Good morning.
The PM confirmed last night that England will have to wait another month until ‘Freedom Day'(£).
The four week extension(£) to lockdown will cost hospitality(£) alone another £3bn, but the prime minister has ruled out additional financial support.
Leisure stocks stumbled yesterday in anticipation of the extension of lockdown measures. The Restaurant Group fell 4.3% while Wetherspoon dropped 4%.
And City banks’ plans to get staff back to the office have been thrown into disarray, as staff prove more keen to work from home than their employers.
But: “If you can go to a restaurant… You can come into the office”, says James Gorman. The Morgan Stanley boss(£) isn’t “dictating”, but just in case the message wasn’t clear, he told staff if they weren’t back at their desks “by Labor Day” (6 September), “then we’ll have a different kind of conversation.”
Snapchat is looking forward to filling its new office, as it enters talks to take 114,000 sq ft at HB Reavis’s Bloom in Farringdon, EC1.
But offices filled with industrious lawyers could become a thing of the past, as the rise of the robots threaten to halve the number of human solicitors(£) within 30 years.
Ted Baker has saved more than £35m by renegotiating rents over the past year. The fashion retailer, which blamed its £108m loss on people not needing nice clothes(£) for Zoom meetings, now wants to trial pop-up stores(£) in smaller towns.
Croydon’s Brick by Brick development company has brought two more development sites to market as the council seeks to fend off bankruptcy.

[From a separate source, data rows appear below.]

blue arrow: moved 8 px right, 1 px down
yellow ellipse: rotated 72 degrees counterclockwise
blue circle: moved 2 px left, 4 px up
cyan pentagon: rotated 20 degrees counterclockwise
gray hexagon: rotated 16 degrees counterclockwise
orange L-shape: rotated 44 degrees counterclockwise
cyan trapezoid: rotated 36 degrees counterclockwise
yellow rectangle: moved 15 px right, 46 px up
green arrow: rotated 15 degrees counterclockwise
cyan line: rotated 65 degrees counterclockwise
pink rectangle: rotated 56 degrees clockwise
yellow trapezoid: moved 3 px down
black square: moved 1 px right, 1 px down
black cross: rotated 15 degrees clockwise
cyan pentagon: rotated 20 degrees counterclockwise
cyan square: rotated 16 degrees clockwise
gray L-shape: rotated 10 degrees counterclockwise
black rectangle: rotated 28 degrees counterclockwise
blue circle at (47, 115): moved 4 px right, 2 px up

Renting a home is cheaper than paying a mortgage for the first time in six years, according to Hamptons.
Plans to turn a Wandsworth gasholder into the centrepiece of an 800-home scheme are being drawn up by SGN Place and Mitheridge Capital Management.

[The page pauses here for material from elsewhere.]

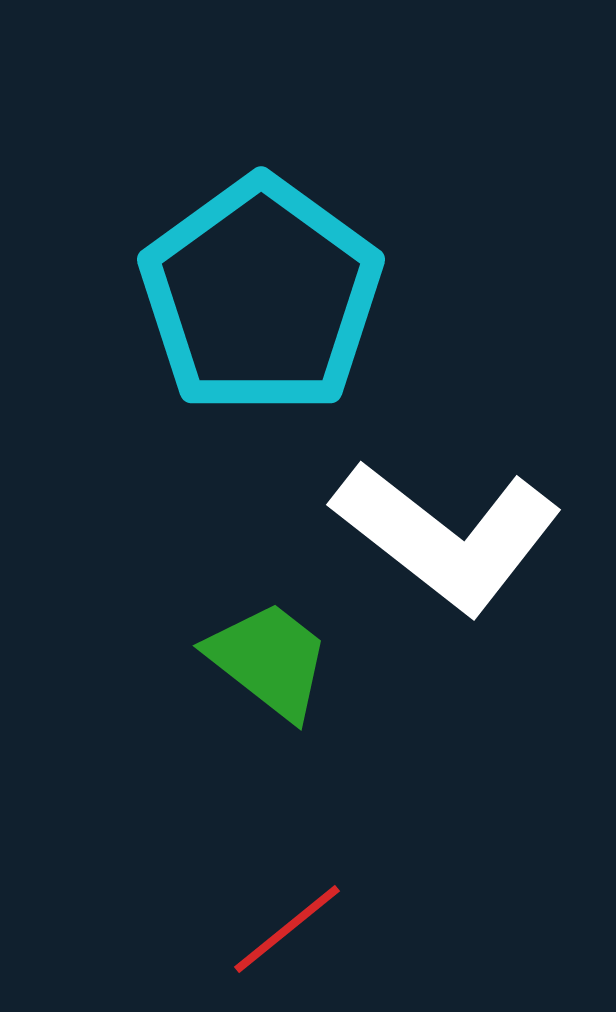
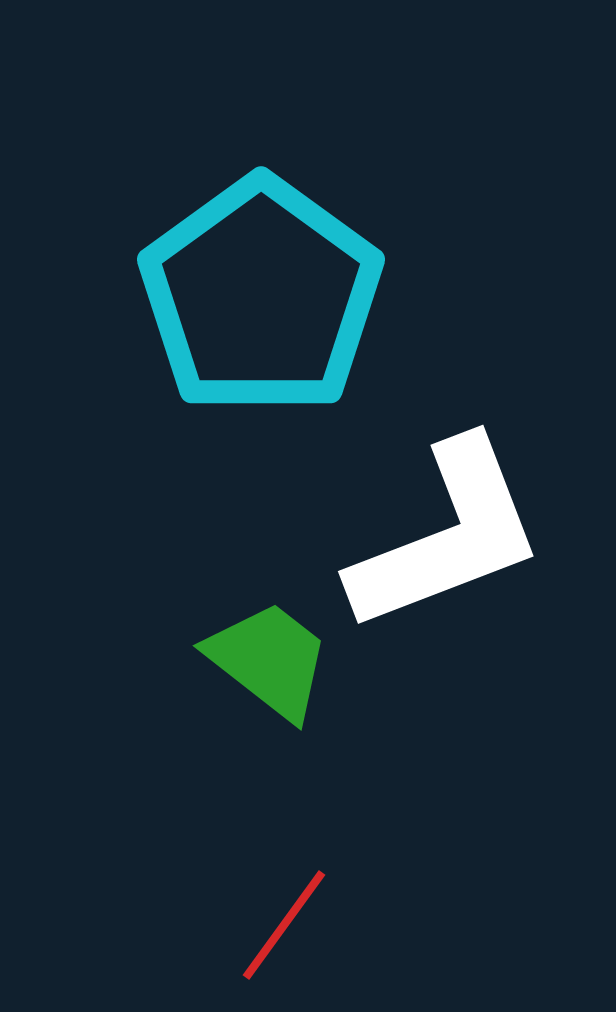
white L-shape: rotated 59 degrees counterclockwise
red line: moved 3 px left, 4 px up; rotated 15 degrees counterclockwise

But developments could grind to a halt over the summer due to an acute shortage of construction labourers(£).
Chris Grigg will walk away from British Land with a £1.3m final pay package, £200,000 more than Simon Carter.
As we all look forward to a British summer holiday, private equity firm CVC Capital Partners(£) has bought holiday park operator Away Resorts(£) for around £250m – four times what it sold for in 2019. Away owns a site called Sandy Balls.
Meanwhile, the parents of the collapsed Stobart Air are closing in on a sale of a £120m stake in London Southend airport to Carlyle Group.
Construction will begin shortly on a new Ardgowan Scotch whisky distillery(£), thanks to an investor appropriately named Grain.
What treats your ears have in store this week, with podcasts aplenty from EG.
And finally, Elon Musk is about to fulfil an goal he set himself in May last year. No, not the one about being the first man on Mars – that might take a while longer. But he is close to his tweeted ambition to “own no house”. The last of Musk’s extensive portfolio – a California Bay mansion – has just gone on the market for $37.5m. Musk says he would like it to go to a large family who will love to live in it, as Musk apparently only ever used it for parties. The Tesla and SpaceX billionaire has already sold his other seven properties and now lives in a $50,000 a month rental near his rocket launch site in Texas. Still, the $150m he’ll have earnt from the sales should be enough to pay the rent until his mission to Mars takes off – although, it does only give him 250 years.